→ Extrait du document
════════
Q - Et vous y croyez, vous pensez que cela va se débloquer ? Parce qu'après le bombardement de l'ambassade de Chine on a eu l'impression que tout avait beaucoup régressé.
R - C'est un autre problème mais je pense qu'il y a eu des pas diplomatiques extrêmement importants faits la semaine dernière. La réunion du G8 à Bonn - le G8 c'est les alliés, les Européens plus les Américains et les Russes. Pour la première fois les Russes ont signé avec les autres un document en 7 points, qui reprend en gros les 5 conditions que j'évoquais tout à l'heure. Il y a plusieurs émissaires qui sont sur le terrain, il y a M. Carl Bildt, il y a M. Kucan qui est le ministre slovaque des Affaires Etrangères, il y a M. Tchenomyrdine qui lui représente les Russes qui sont maintenant bien dans le jeu, il y a M. Ahtisaari, qui est le président finlandais que nous avons rencontré hier et aujourd'hui, qui est un homme extrêmement expérimenté dans cette affaire de gestion de crise et il y a les initiatives de la diplomatie française...
Q - Et puis il y a le bombardement de l'ambassade de Chine...
R - Et puis il y a le bombardement de l'ambassade de Chine. J'ai pu dire à plusieurs reprises ce que je pense. D'abord c'est une erreur tragique sur le plan humain, c'est aussi une erreur tragique sur le plan technique, c'est une erreur tragique sur le plan politique parce que la Chine est membre permanent du Conseil de Sécurité. On ne peut donc pas prendre de résolution au Conseil de sécurité de l'ONU sans qu'elle ne l'accepte. Aujourd'hui le chancelier Schröder, qui est le président de l'Union européenne, se trouve à Pékin pour dire aux Chinois ses regrets qui sont aussi les nôtres. Le Président de la République a exprimé ses regrets, le Premier ministre a exprimé ses regrets, ce sont nos regrets.
Q - Apparemment les Chinois continuent à considérer que cela ne suffit pas. A votre avis, quel va être le montant de la facture de cette gaffe, finalement ?
R - Pour la Chine...
Q - Pour l'OTAN, pour les Américains...
════════
→ Consigne 1
Recopiez le passage de l'entretien en commençant par « R - Et puis » et en allant jusqu'à « Pour la Chine... ».

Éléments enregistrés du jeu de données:
════════
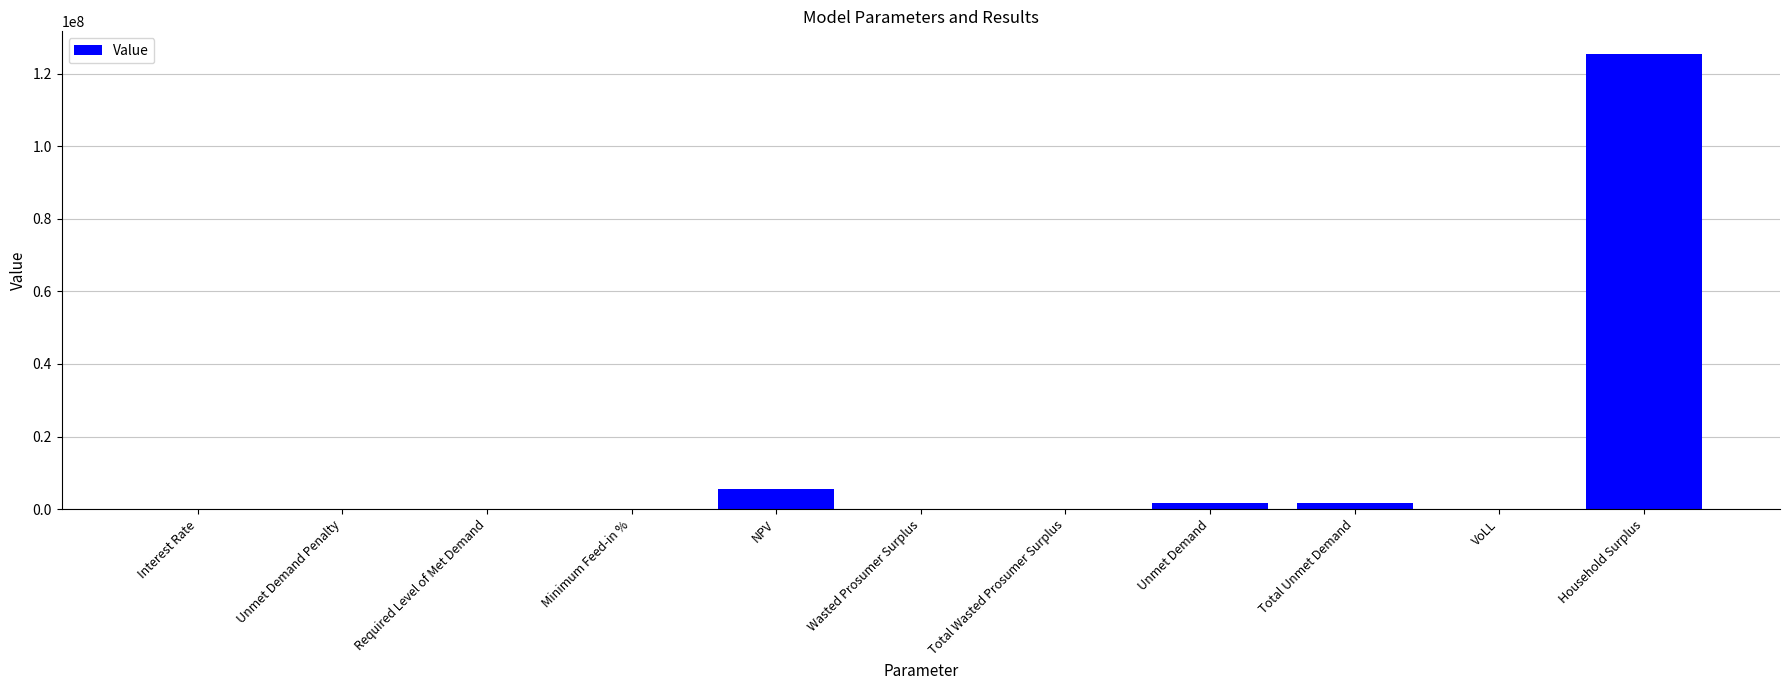

The chart shows a value of 0.0 at Total Wasted Prosumer Surplus. True or false?

True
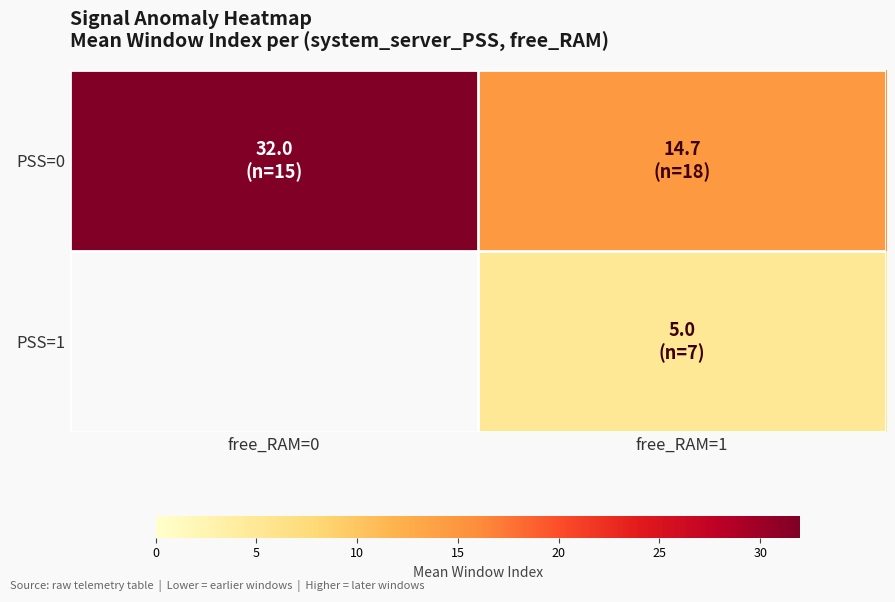

The PSS=0 series shows 3.9 at free_RAM=1. True or false?

False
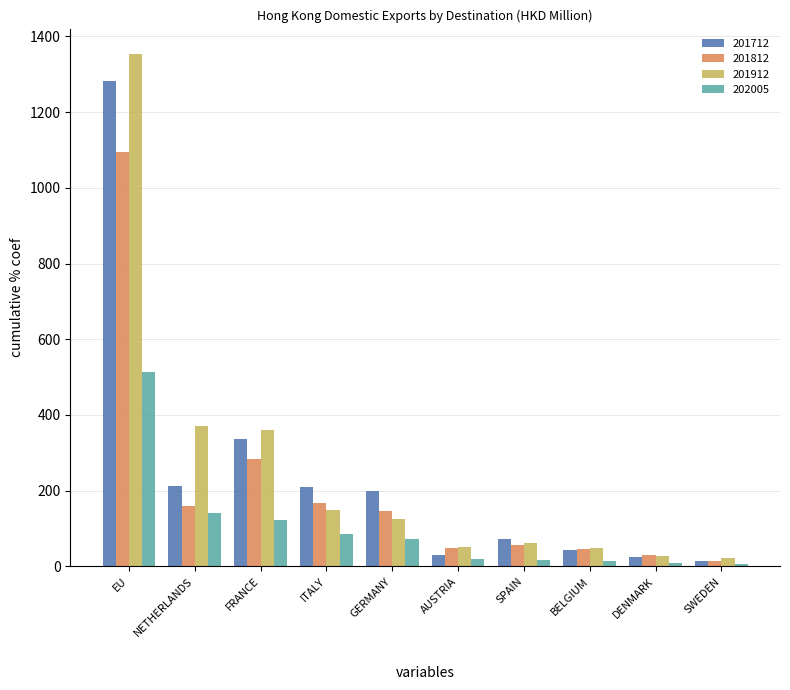

What is the sum of the 201912 values at FRANCE and ITALY?

509.7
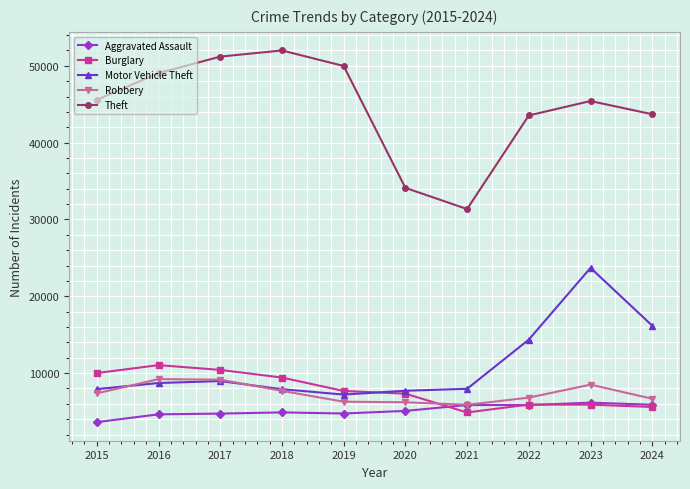

What is the sum of the Theft values at 2024 and 2022?

87226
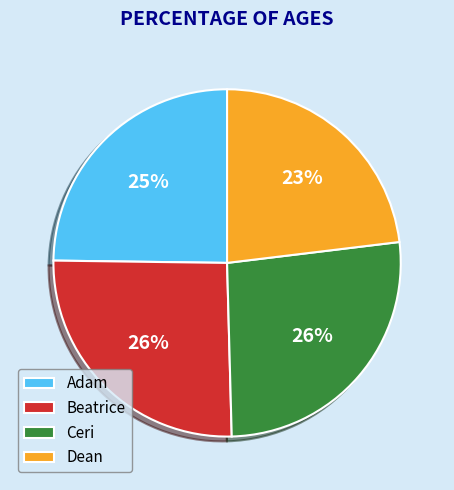

How many slices are in this pie chart?

4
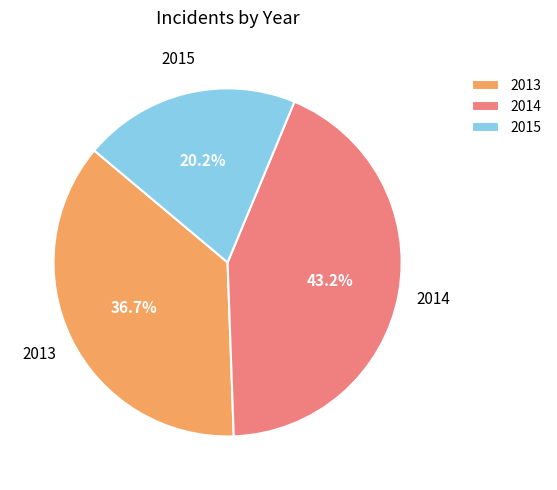

What percentage is the 2014 slice, to the nearest percent?

43%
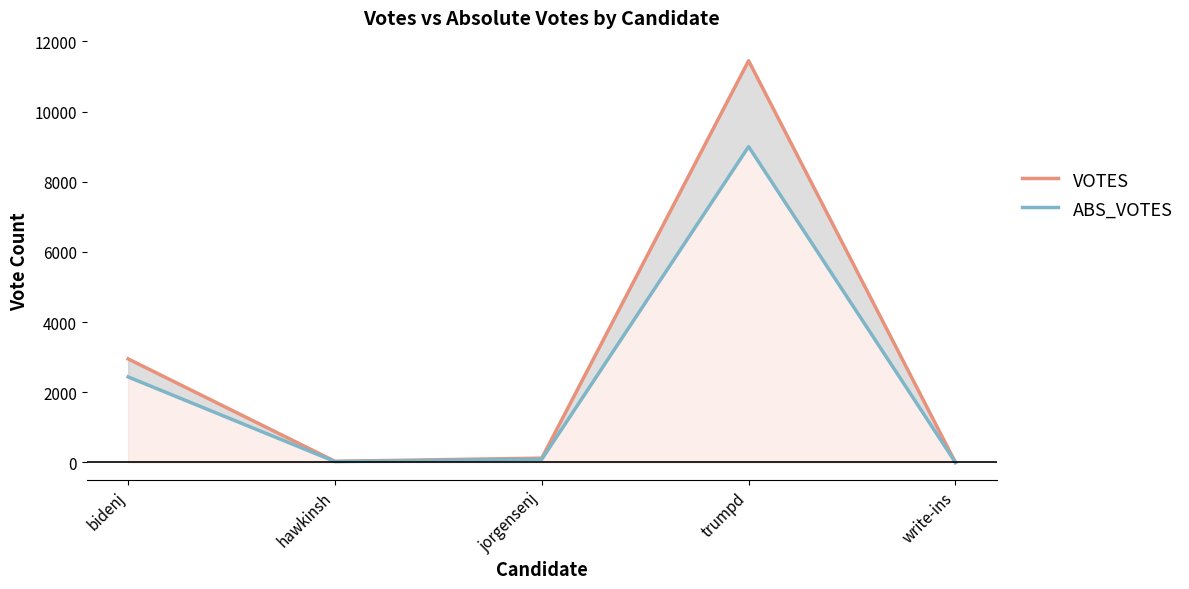

What position from the left is trumpd?

4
════════
→ Consigne 2
Réécrivez toutes les lignes des éléments enregistrés du jeu de données sous forme de liste JSON de chaînes, une chaîne par ligne, sans les lignes vides. Laissez les images hors de la réponse.

→ Réponse 1
R - Et puis il y a le bombardement de l'ambassade de Chine. J'ai pu dire à plusieurs reprises ce que je pense. D'abord c'est une erreur tragique sur le plan humain, c'est aussi une erreur tragique sur le plan technique, c'est une erreur tragique sur le plan politique parce que la Chine est membre permanent du Conseil de Sécurité. On ne peut donc pas prendre de résolution au Conseil de sécurité de l'ONU sans qu'elle ne l'accepte. Aujourd'hui le chancelier Schröder, qui est le président de l'Union européenne, se trouve à Pékin pour dire aux Chinois ses regrets qui sont aussi les nôtres. Le Président de la République a exprimé ses regrets, le Premier ministre a exprimé ses regrets, ce sont nos regrets.
Q - Apparemment les Chinois continuent à considérer que cela ne suffit pas. A votre avis, quel va être le montant de la facture de cette gaffe, finalement ?
R - Pour la Chine...

→ Réponse 2
[
  "The chart shows a value of 0.0 at Total Wasted Prosumer Surplus. True or false?",
  "True",
  "The PSS=0 series shows 3.9 at free_RAM=1. True or false?",
  "False",
  "What is the sum of the 201912 values at FRANCE and ITALY?",
  "509.7",
  "What is the sum of the Theft values at 2024 and 2022?",
  "87226",
  "How many slices are in this pie chart?",
  "4",
  "What percentage is the 2014 slice, to the nearest percent?",
  "43%",
  "What position from the left is trumpd?",
  "4"
]